The two primary lists are an (1) an ad block list (2) an anti-tracking list.

And used in medium or hard mode uBO categorically blocks many methods of tracking.

But also, if you use Firefox, this is layered on top of Enhanced tracking protection, blocking of 3p tracking cookies, and total cookie protection (dfpi)

[–] [email protected] 6 points 10 months ago (1 children)

Kinda, we're all a little confused here.

uBlock will stop websites from tracking you.

uBlock will not stop your browser from tracking you

[–] [email protected] 3 points 10 months ago* (last edited 10 months ago)

That’s true, but this feature doesn't involve your browser tracking you or profiling you. It only relates to anttribution. And if you don’t trust that, it’s an easy 1-click opt out.

There is a good high level explainer here: https://andrewmoore.ca/blog/post/mozilla-ppa/

[–] [email protected] -5 points 10 months ago (1 children)

This is why I don't care about privacy anymore and use whatever browser works better in my pc/sbc (brave) followed by a network ad-blocker solution (nextdns).

[–] [email protected] 1 points 10 months ago (2 children)

Way to go. Does this solution help with fingerprinting/tracking?

[–] [email protected] 0 points 10 months ago

I've no idea, honestly. Does it gives me more free time to worry about more important stuff however that will (very likely) not be changed over time by money-hungry developers with false promises of unachievable anonymity and/or privacy in their applications? That I can guarantee a reasonable YES.

[–] [email protected] 2 points 10 months ago

He kinda said he doesn't care lol

He prolly got nothing to hide anyway

[–] [email protected] 18 points 10 months ago (3 children)

Ok idealist.

What is your alternative funding stream for Mozilla?

It's bad.

Is it worse than the advertising owned browser that gives your information directly to said advertiser?

[–] [email protected] -2 points 10 months ago

Fair question. First move for Mozilla: Fire the whole fucking leadership team and use the millions saved for some more developers working on Firefox. That should finance the next 2 years, afterwards we can think about next steps. :-P

[–] [email protected] 4 points 10 months ago (2 children)

How does KDE do it with Konqueror?

[–] [email protected] 5 points 10 months ago (1 children)

Konqueror is dead since years.

[–] [email protected] 1 points 9 months ago

That's a shame.

[–] [email protected] 8 points 10 months ago (1 children)

They don't. They rely entirely on donations (and sponsorship donations). It also mean, they have less resources to maintain and develop their software, ESPECIALLY Conqueror since it's not as much well-maintained compared to other parts of the KDE software suite. Plus, Firefox do maintain their own web-engine, while KDE just use the WebKit one, so even more reasons that Firefox can't substain with the resources KDE currently has.

[–] [email protected] 1 points 9 months ago

Thanks for explaining.

[–] [email protected] 4 points 10 months ago (1 children)

I used to say the same, but now I wonder if they need as much as they have?
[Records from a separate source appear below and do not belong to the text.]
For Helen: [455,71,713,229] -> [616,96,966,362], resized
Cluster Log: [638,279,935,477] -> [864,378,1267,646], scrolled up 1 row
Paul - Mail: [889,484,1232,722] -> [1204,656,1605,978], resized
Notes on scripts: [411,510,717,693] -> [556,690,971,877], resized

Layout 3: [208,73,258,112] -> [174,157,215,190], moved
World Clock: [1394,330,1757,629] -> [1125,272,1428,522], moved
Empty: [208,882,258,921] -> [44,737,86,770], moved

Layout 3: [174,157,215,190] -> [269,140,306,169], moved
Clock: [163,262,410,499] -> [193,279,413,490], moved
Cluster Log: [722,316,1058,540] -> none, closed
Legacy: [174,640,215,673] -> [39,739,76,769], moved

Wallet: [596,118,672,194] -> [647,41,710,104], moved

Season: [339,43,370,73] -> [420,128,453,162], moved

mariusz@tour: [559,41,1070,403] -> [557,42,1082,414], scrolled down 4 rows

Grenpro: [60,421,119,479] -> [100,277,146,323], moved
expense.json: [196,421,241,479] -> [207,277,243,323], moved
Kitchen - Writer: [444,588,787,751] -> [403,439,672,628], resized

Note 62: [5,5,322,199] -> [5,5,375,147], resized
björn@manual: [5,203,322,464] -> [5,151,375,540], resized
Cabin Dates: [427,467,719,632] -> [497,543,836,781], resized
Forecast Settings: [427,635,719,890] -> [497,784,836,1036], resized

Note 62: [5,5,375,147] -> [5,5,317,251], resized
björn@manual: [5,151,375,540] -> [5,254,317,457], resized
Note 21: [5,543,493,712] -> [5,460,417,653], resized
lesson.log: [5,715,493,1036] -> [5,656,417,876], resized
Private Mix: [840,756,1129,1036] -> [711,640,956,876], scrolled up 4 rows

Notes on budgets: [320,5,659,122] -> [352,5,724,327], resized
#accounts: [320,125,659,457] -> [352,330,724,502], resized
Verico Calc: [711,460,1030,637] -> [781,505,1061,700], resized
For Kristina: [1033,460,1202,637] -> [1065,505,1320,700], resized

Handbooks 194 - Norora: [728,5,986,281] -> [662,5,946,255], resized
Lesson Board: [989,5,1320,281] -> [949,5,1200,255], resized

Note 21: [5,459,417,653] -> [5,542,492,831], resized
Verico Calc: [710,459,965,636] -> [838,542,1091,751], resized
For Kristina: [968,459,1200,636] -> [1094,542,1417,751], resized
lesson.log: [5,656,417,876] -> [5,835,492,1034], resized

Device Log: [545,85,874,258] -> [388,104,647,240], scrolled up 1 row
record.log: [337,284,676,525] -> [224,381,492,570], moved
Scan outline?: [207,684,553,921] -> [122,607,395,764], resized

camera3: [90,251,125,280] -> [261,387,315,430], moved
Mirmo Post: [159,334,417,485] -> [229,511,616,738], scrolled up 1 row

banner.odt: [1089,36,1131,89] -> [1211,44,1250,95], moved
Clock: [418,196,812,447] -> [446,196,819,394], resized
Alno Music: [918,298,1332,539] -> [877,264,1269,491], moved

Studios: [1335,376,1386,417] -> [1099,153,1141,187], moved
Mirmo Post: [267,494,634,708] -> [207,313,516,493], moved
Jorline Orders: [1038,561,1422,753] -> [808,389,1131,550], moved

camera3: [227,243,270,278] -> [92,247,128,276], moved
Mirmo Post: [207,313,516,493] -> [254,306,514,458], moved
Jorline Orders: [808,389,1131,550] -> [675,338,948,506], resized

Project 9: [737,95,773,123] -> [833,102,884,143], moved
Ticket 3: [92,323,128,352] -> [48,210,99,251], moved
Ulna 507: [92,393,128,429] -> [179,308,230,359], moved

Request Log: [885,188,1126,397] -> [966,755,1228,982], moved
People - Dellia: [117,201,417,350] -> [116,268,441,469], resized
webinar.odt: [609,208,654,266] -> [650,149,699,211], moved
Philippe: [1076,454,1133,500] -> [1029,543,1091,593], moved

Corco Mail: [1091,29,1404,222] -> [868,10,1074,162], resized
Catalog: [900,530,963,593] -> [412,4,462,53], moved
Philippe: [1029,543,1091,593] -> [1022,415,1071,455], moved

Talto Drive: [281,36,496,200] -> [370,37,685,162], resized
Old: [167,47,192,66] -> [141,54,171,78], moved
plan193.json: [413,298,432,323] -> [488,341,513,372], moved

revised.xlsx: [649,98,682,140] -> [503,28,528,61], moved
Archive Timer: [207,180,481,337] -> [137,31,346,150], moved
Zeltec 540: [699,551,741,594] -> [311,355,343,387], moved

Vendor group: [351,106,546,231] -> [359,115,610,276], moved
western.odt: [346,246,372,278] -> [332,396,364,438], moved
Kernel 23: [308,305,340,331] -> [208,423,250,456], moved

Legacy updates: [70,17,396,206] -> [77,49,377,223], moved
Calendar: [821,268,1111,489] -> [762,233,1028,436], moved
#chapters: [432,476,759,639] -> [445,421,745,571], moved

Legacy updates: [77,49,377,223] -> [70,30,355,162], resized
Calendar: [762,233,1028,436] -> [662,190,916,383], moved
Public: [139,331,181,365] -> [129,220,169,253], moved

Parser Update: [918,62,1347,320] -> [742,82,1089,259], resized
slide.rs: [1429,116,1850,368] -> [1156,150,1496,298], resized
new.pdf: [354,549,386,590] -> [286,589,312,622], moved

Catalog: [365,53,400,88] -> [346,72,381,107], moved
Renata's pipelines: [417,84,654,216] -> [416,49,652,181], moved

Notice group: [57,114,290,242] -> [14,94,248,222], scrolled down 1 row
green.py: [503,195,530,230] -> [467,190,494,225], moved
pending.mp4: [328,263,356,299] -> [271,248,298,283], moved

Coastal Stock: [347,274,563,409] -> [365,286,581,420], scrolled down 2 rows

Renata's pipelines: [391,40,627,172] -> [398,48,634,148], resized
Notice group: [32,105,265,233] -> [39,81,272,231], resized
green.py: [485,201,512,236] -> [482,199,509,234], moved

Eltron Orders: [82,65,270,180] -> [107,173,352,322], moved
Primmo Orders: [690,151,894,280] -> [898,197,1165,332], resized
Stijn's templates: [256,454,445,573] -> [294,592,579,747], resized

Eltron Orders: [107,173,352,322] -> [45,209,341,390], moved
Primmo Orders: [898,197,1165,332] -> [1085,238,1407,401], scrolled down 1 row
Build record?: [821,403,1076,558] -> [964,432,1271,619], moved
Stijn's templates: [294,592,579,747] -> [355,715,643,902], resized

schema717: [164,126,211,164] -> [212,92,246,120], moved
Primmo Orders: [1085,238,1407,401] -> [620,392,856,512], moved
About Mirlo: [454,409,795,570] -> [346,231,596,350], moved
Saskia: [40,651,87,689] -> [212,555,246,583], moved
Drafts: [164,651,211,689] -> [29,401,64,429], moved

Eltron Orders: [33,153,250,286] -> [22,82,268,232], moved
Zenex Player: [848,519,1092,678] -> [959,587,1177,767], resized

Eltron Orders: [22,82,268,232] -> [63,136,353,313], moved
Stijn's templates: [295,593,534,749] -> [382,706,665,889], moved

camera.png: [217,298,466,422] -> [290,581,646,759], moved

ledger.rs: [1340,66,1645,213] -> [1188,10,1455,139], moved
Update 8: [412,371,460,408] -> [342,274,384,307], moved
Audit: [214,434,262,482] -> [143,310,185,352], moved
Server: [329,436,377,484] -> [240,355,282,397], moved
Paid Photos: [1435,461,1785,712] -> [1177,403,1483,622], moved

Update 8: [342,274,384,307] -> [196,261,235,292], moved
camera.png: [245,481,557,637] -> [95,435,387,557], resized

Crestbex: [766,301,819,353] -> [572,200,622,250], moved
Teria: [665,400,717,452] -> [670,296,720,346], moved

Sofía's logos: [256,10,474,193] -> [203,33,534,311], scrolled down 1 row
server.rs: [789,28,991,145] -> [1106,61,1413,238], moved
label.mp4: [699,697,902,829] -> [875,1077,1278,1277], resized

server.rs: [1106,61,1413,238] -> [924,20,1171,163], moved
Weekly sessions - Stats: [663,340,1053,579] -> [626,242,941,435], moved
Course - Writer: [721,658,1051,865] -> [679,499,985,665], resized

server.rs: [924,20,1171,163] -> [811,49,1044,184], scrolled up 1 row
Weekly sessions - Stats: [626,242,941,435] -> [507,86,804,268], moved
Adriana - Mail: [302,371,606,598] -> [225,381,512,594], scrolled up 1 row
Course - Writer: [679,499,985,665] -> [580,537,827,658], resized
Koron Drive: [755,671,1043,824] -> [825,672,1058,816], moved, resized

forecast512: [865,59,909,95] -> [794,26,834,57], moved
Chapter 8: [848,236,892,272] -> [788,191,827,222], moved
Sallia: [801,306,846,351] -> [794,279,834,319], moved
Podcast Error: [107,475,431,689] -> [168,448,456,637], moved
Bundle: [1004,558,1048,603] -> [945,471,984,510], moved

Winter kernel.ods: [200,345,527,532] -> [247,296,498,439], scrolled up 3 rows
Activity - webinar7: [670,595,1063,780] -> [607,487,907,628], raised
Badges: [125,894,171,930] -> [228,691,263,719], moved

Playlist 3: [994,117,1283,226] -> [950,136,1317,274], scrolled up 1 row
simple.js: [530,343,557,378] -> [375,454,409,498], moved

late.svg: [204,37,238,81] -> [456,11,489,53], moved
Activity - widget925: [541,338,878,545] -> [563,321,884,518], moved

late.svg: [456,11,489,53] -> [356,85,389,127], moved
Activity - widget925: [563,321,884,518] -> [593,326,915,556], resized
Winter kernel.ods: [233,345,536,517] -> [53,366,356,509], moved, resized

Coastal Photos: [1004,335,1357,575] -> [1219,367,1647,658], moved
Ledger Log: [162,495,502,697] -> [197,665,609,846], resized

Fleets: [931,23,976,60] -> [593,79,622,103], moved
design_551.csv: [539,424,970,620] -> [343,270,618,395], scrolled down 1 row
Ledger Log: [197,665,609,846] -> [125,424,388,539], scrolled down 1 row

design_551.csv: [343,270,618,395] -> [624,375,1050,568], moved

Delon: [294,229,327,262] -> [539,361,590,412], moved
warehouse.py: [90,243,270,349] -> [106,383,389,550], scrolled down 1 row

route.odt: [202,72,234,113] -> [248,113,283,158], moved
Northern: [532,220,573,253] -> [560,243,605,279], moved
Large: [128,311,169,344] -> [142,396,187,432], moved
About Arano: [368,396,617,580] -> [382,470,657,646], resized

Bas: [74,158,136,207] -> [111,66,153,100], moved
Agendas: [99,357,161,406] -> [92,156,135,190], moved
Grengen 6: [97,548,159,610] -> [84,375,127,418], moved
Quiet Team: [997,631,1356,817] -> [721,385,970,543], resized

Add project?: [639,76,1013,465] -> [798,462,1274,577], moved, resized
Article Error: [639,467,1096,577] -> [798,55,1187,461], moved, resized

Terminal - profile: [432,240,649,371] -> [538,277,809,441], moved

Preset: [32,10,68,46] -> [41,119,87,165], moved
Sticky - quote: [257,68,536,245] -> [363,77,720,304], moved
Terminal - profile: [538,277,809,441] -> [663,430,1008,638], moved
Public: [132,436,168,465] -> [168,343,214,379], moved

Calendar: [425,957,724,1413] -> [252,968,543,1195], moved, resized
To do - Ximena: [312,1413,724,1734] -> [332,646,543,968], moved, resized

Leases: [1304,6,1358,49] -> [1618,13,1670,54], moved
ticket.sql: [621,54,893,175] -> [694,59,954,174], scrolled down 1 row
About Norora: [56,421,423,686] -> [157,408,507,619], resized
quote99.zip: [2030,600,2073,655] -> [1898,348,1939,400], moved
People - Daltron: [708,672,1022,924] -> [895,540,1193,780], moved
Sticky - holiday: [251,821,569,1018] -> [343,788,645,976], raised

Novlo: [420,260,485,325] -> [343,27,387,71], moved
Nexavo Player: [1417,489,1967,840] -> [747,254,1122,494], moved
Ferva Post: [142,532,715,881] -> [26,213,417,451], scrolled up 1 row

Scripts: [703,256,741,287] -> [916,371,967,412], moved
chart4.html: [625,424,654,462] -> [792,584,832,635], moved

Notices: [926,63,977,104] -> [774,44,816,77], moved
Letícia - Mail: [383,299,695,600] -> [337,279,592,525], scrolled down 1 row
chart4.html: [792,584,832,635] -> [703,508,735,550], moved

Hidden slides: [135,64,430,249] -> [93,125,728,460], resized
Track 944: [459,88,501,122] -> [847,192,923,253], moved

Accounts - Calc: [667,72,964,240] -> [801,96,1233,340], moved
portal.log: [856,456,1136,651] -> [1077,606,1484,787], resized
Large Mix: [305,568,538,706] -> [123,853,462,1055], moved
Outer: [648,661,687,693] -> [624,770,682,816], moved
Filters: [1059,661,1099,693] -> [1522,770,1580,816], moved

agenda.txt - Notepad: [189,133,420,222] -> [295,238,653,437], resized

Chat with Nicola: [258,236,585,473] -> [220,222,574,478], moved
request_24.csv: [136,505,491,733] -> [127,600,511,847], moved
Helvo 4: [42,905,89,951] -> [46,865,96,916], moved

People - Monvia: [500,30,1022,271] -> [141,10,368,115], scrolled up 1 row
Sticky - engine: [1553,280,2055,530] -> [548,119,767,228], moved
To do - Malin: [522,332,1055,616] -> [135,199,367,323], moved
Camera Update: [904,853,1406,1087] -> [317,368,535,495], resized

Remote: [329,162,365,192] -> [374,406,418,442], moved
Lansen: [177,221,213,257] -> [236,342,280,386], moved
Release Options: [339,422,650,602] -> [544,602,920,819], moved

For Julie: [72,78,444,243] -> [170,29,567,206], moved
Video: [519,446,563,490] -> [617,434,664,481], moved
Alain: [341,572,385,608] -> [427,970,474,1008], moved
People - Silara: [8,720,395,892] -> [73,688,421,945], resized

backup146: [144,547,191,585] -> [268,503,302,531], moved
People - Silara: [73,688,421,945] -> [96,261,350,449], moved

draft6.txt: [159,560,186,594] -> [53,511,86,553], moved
I am genuinely curious. There have been a lot of threads like this full of criticism for not spending enough on the browser.

It seems the browser is plenty funded, so maybe the org and co have too much and are in search of where to spend it?

Maybe it's just the company with too much and the org is still struggling?

[–] [email protected] 7 points 10 months ago

I mean, that argument starts to wade in to the Mozilla foundation as a whole, and what their purpose is, and that's a giant kettle of fish.

Theoretical game. They lowball Google on how much Google pays them. How do people react? I don't see them doing that and say, "Man, I'm glad Firefox is reducing Google's influence over them". I see them making a thread about how Firefox is giving Google a discounted rate because they're all corrupt technofacists.

The core problem there still exists IMO. Funding.

What we really need is a reasonable way for open source, free, software, that exists for the good of the whole, to get money. But that has it's own kettle of fish, where does it come from, how big is big enough to get some, what if they charge for support, how open is open enough.

Something something, seize the means of production, communism, etc.